Download or read book Nuclear Density Functional Theory written by I. Zh Petkov and published by . This book was released on 1991 with total page 384 pages. Available in PDF, EPUB and Kindle. Book excerpt: This book summarizes the enormous amount of material accumulated in the field of nuclear density functional theory over the last few decades. The goal of the theory is to provide a complete quantum mechanical description and explanation of nuclear phenomena in terms of the local density distribution as a basic ingredient rather than the many particle wavefunction. This leads to a considerable reduction in the mathematical complexity of nuclear many-body problems and to a great conceptual simplicity and visual clarity in its theoretical treatment. The authors develop the mathematical framework on which the theory is based and consider the associated approaches used to analyze experimental data in a variety of nuclei and nuclear processes with widely differing properties.

Download or read book Extended Density Functionals in Nuclear Structure Physics written by G. A. Lalazissis and published by Springer Science & Business Media. This book was released on 2004-03-25 with total page 402 pages. Available in PDF, EPUB and Kindle. Book excerpt: The experimental and theoretical investigation of nuclei far from the valley of beta-stability is the main subject of modern nuclear structure research. Although the most successful nuclear structure models are purely phenomenological, they nevertheless exploit basic properties of QCD at low energies. This book focuses on the current efforts to bridge the gap between phenomenology and the principles derived from QCD using the extended density functional approach which is based on the successful DFT methods to tackle similarly complex interacting systems in molecular and condensed matter physics. Conceived as a series of pedagogical lectures, this volume addresses researchers in the field as well as postgraduate students and non-specialized scientists from related areas who seek a high-level but accessible introduction to the subject.

Download or read book Exploring the Energy Density Functional with High performance Computing written by Erik Michael Olsen and published by . This book was released on 2014 with total page 123 pages.
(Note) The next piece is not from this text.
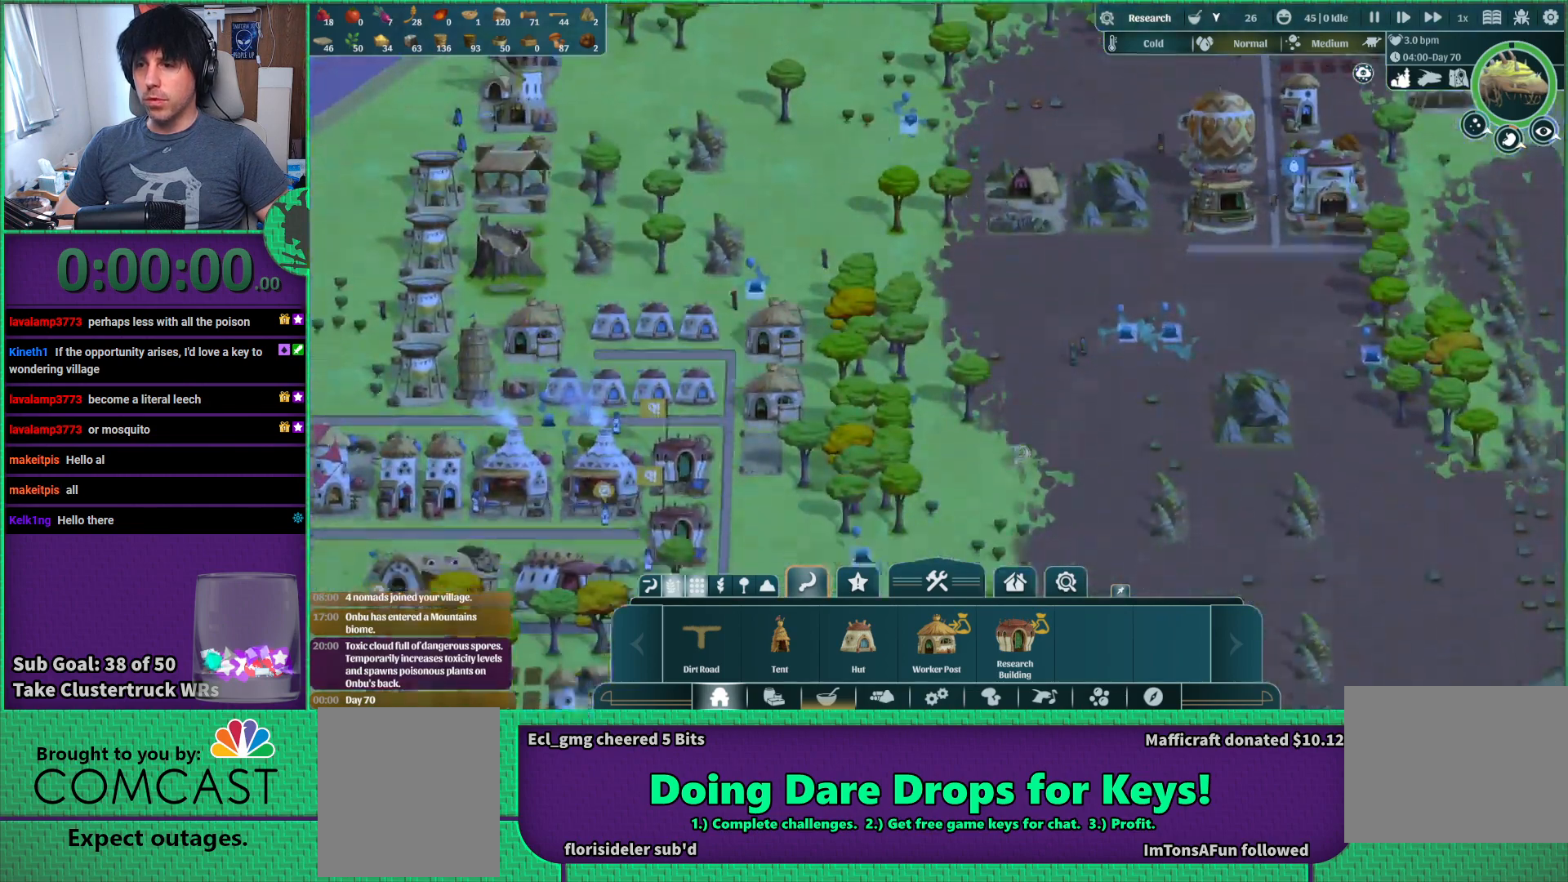
{"keys": ["s"], "events": [[250, "s", "up"], [333, "d", "down"], [417, "d", "up"], [500, "s", "down"]]}
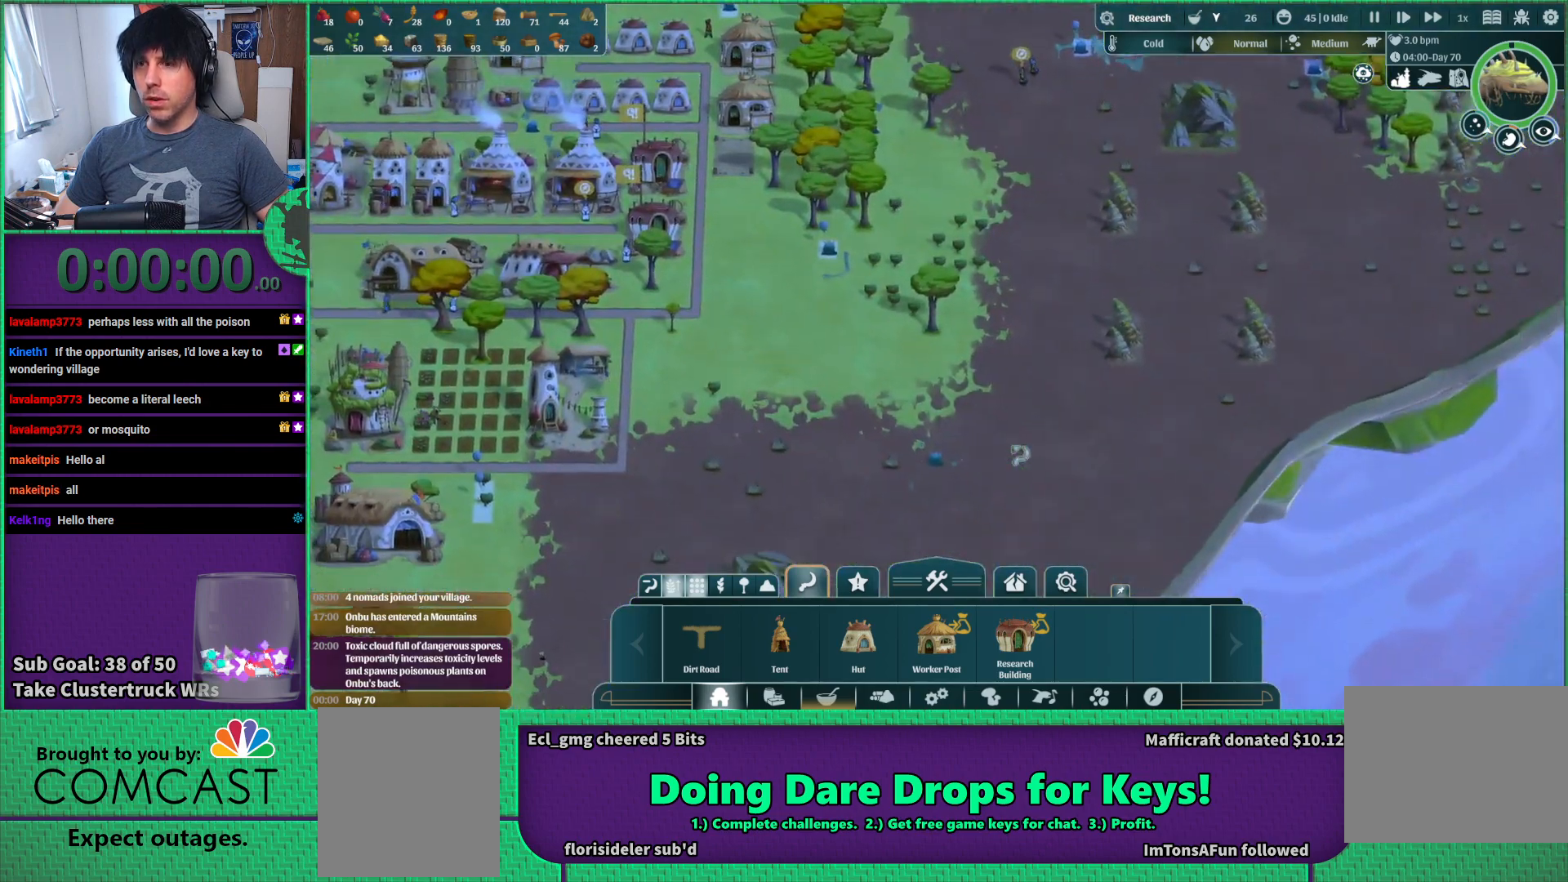
{"keys": [], "events": [[183, "a", "down"], [383, "s", "up"], [433, "a", "up"]]}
Available in PDF, EPUB and Kindle. Book excerpt: For theoretical nuclear physics to make predictions on nuclei far from stability it is necessary to develop a framework where meaningful calculations can be made throughout the nuclear chart. Such a framework has been established; using nuclear Density Functional Theory (DFT) along with massively parallel computing, it is now possible to make large-scale mass table calculations in a short period of time. For this work, large-scale mass tables were made using Skyrme Energy Density Functionals (EDFs). In order to determine the statistical and systematic uncertainties of these calculations, six different EDFs were used. Using ground state binding energy, pairing gap, radius, and deformation data from these tables, the following global properties were analyzed: the two-proton and two-neutron driplines, two-proton radioactivity, ground state reflection-asymmetric shapes, and neutron-skin thicknesses. These data were also used in the development of a new EDF. Lastly, in an effort to better understand nuclear collective modes, massively parallel computational techinques were used in the development of a method to calculate the sum rules for giant resonances.

Download or read book Energy Density Functional Theory of Many Electron Systems written by Eugene S. Kryachko and published by Springer Science & Business Media. This book was released on 2012-12-06 with total page 862 pages. Available in PDF, EPUB and Kindle. Book excerpt:

Download or read book Energy Density Functional Methods for Atomic Nuclei written by Nicolas Schunck and published by Iph001. This book was released on 2019-01-28 with total page 0 pages. Available in PDF, EPUB and Kindle. Book excerpt: Energy density functional (EDF) approaches have become over the past twenty years a powerful framework to study the structure and reactions of atomic nuclei. This book gives an updated presentation of non-relativistic and covariant energy functionals, single- and multi-reference methods, and techniques to describe small- and large-amplitude collective motion or nuclei at high excitation energy. Edited by an expert in energy density functional theory, Dr Nicolas Schunck, alongside several experts within the field, this book provides a comprehensive and informative exploration of EDF methods. Detailed derivations, practical approaches, examples and figures are used throughout the book to give a coherent narrative of topics that have hitherto rarely been covered together.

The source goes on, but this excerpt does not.